Basketball has become a game for early-bloomers. LeBron James, for example, is only 26 years old. Nevertheless, people have lately been getting kind of tired of him, in part because he’s been famous for almost a decade, since he was a 6'-8" 240-pound high school junior on the cover of Sports Illustrated.

A further change in youth basketball also works against whites: the proliferation of showcase events outside of school sports. Rather than the lengthy traditional apprenticeship on school teams, the modern American game is all about identifying young prospects through AAU travel squads that compete in showcases for prospects. (For example, here’s a highlight reel of 10-year-old A.A.U. phenom Tyrik Suggs.)

Michael Sokolove wrote in the New York Times Magazine in 2009:

"All youth sports now operate on fast-forward. Just about any kid with some ability takes road trips with his or her team by the age of 12, flying on planes and staying in hotels. That used to happen, if at all, only after an athlete was skilled enough to play in college. … But basketball operates at a level beyond other sports … and in recent years, the attention, benefits and temptations that fall on top high-school players have settled on an ever-younger group."[Allonzo Trier Is in the Game, March 19, 2009]

Sokolove profiled one sixth grader who "is flown around the country by A.A.U. teams that want him to play for them in tournaments — and by basketball promoters who use him to add luster to their events". He explains that "A.A.U." "stands for Amateur Athletic Union but [its] practices mock traditional definitions of amateurism."

The rise of travel squads independent of school sports has meant that games tend to segregate themselves racially. For example, you might have wondered why there have been so few Hispanics on recent U.S. World Cup soccer teams. One reason is that in the U.S., elite youth soccer takes a lot of parental investment in plane tickets, and thus tends to be a preserve of the affluent. Sokolove has argued that the system keeps the American World Cup team less skilled than it could be, but soccer parents don’t seem to mind. They'd rather keep their children’s game upscale and genteel.

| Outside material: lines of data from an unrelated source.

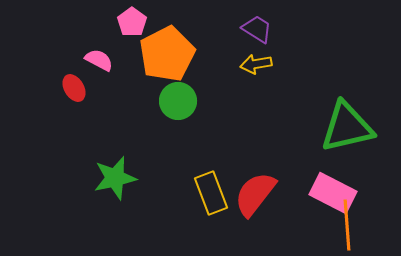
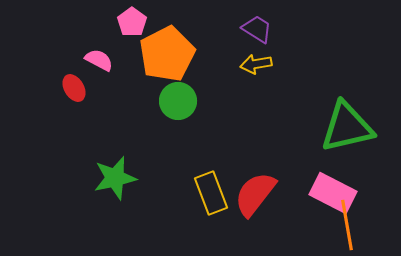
orange line: rotated 6 degrees counterclockwise
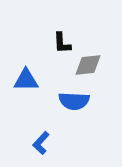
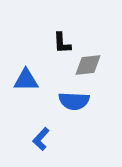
blue L-shape: moved 4 px up
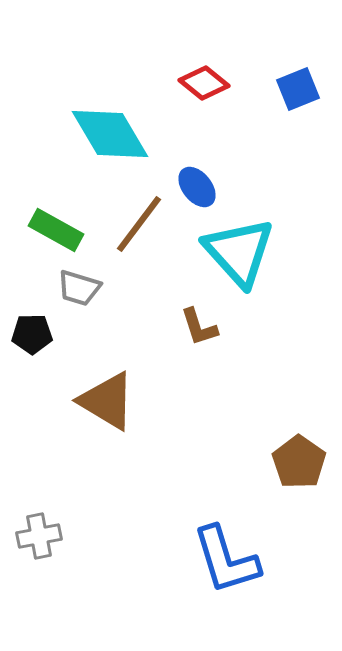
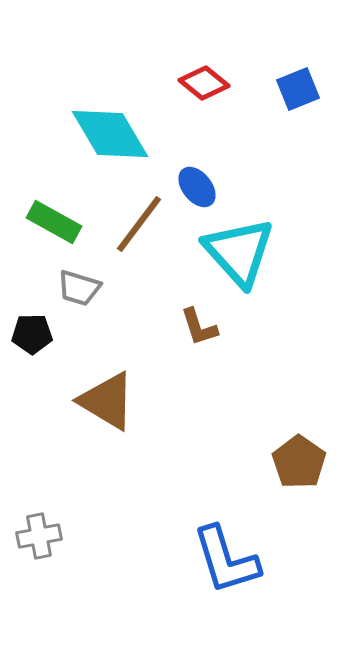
green rectangle: moved 2 px left, 8 px up
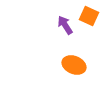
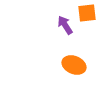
orange square: moved 2 px left, 3 px up; rotated 30 degrees counterclockwise
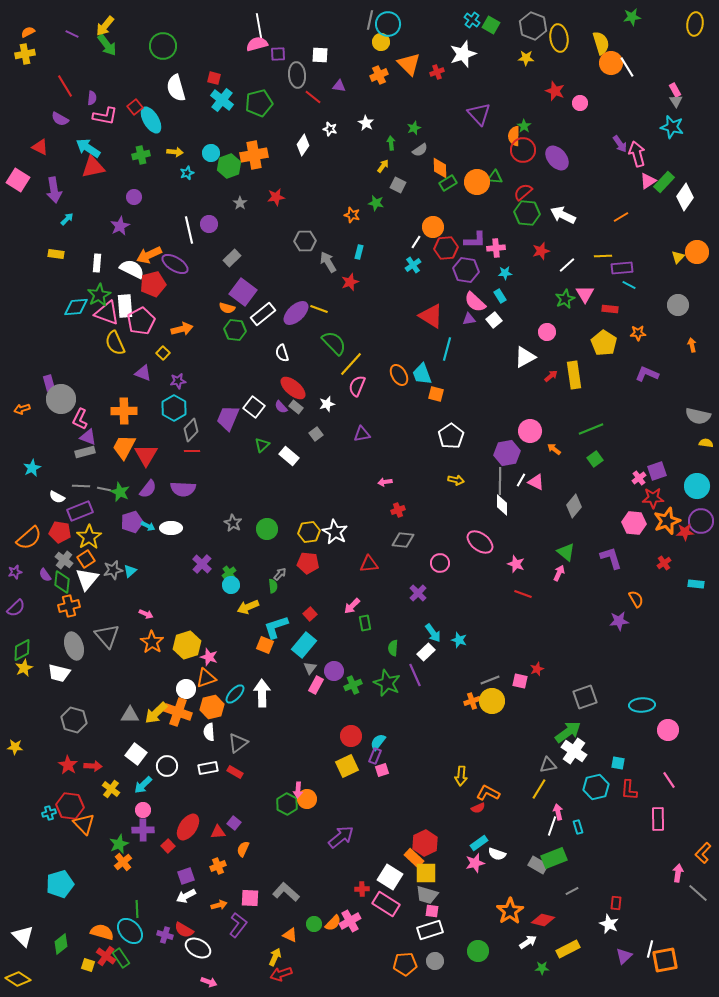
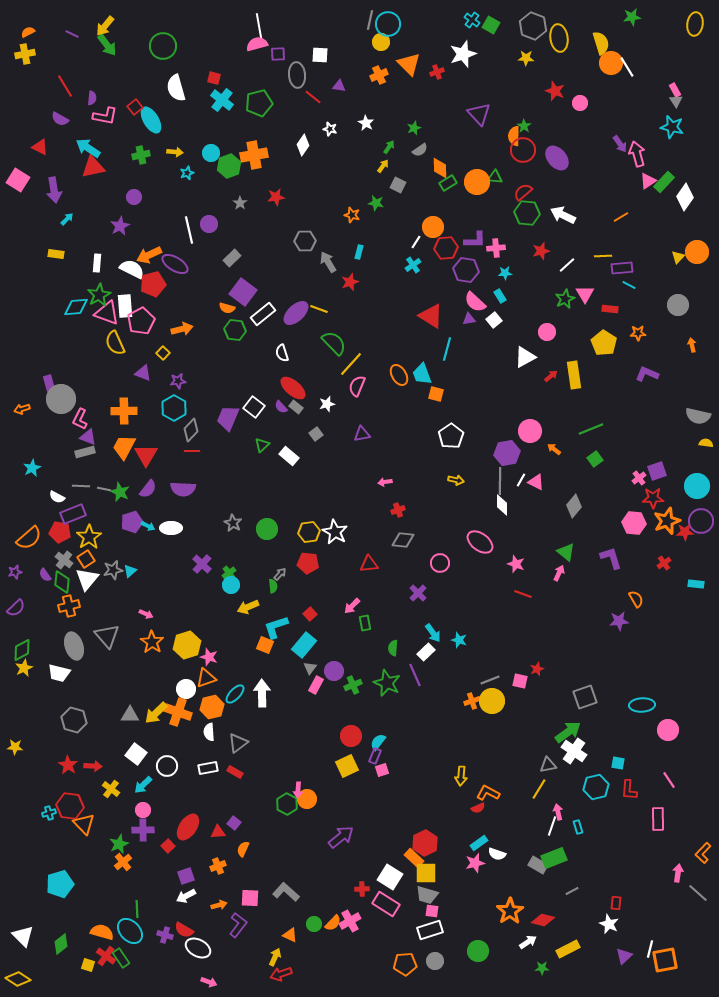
green arrow at (391, 143): moved 2 px left, 4 px down; rotated 40 degrees clockwise
purple rectangle at (80, 511): moved 7 px left, 3 px down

But in contrast to soccer, the most glamorous basketball travel squads tend to be organized by inner-city hustlers with shady connections with college coaches and shoe companies. White parents are reluctant to get their kids involved in that kind of dubious enterprise.

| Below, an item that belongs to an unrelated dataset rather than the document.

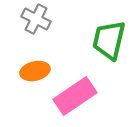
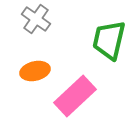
gray cross: rotated 8 degrees clockwise
pink rectangle: rotated 9 degrees counterclockwise
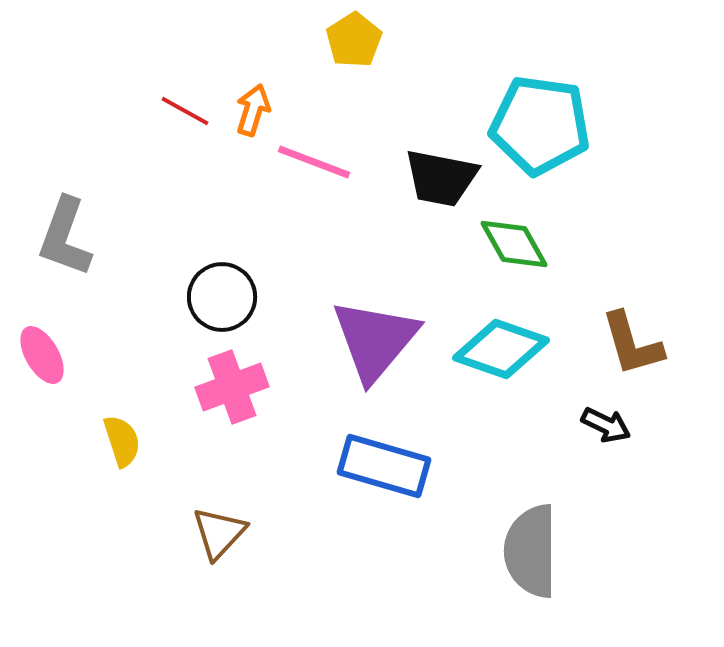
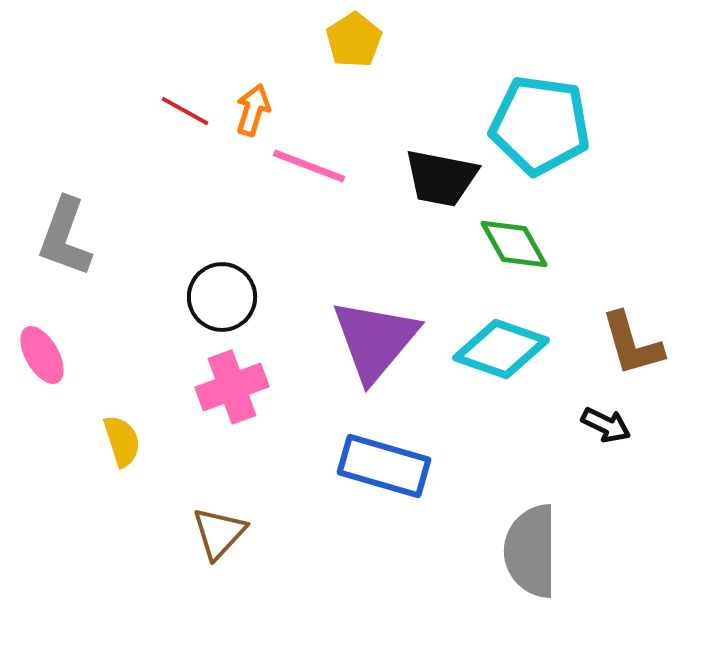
pink line: moved 5 px left, 4 px down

And the white kids themselves aren’t that crazy about playing in travel squad leagues where black ways are the norms. Extremely tall teenage white boys tend to be awkward and self-conscious until they finally mature. They're easy to bully, especially by black youths who take a racially proprietary view of the sport.

Moreover, until the 1970s, colleges expected basketball players to stay around for four years. In fact, athletes couldn’t play varsity ball until they were sophomores. That gave college coaches an incentive to recruit players who might be long-term projects instead of the current emphasis on one-and-done prodigies.

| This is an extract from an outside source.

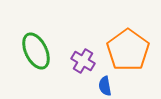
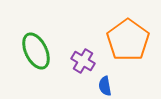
orange pentagon: moved 10 px up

An extreme example of the slow-maturing white guy: 7'4" 290 pound Mark Eaton. At age 24, after having spent three years as an auto mechanic, he was averaging only two minutes per game as the backup center at UCLA because he still looked dorky. But he went on to set a bundle of shot-blocking records for the Utah Jazz.

A more typical case: a seven-footer named Paul Mokeski. When I was in high school, Mokeski was the center for archrival Crespi High. As a junior, he was painfully uncoordinated. But when he was a senior, my school’s team could barely get a shot off against him. By age 18, he'd started to figure out how to control his body. He went off to the University of Kansas and by the time he was a senior there he was a pretty good college basketball player. He then enjoyed a dozen years in the NBA as a backup center.

That’s the kind of slow ripening impossible in today’s turbocharged American youth basketball pipeline.

In contrast, Dirk Nowitzki grew up in a country where most basketball players don’t see themselves as the leading representatives of a different, adversarial culture. Instead, they are just tall guys in a homogenous society.

Diversity (as we all know) is strength! It’s also…some paradoxical, and perturbing, counter currents.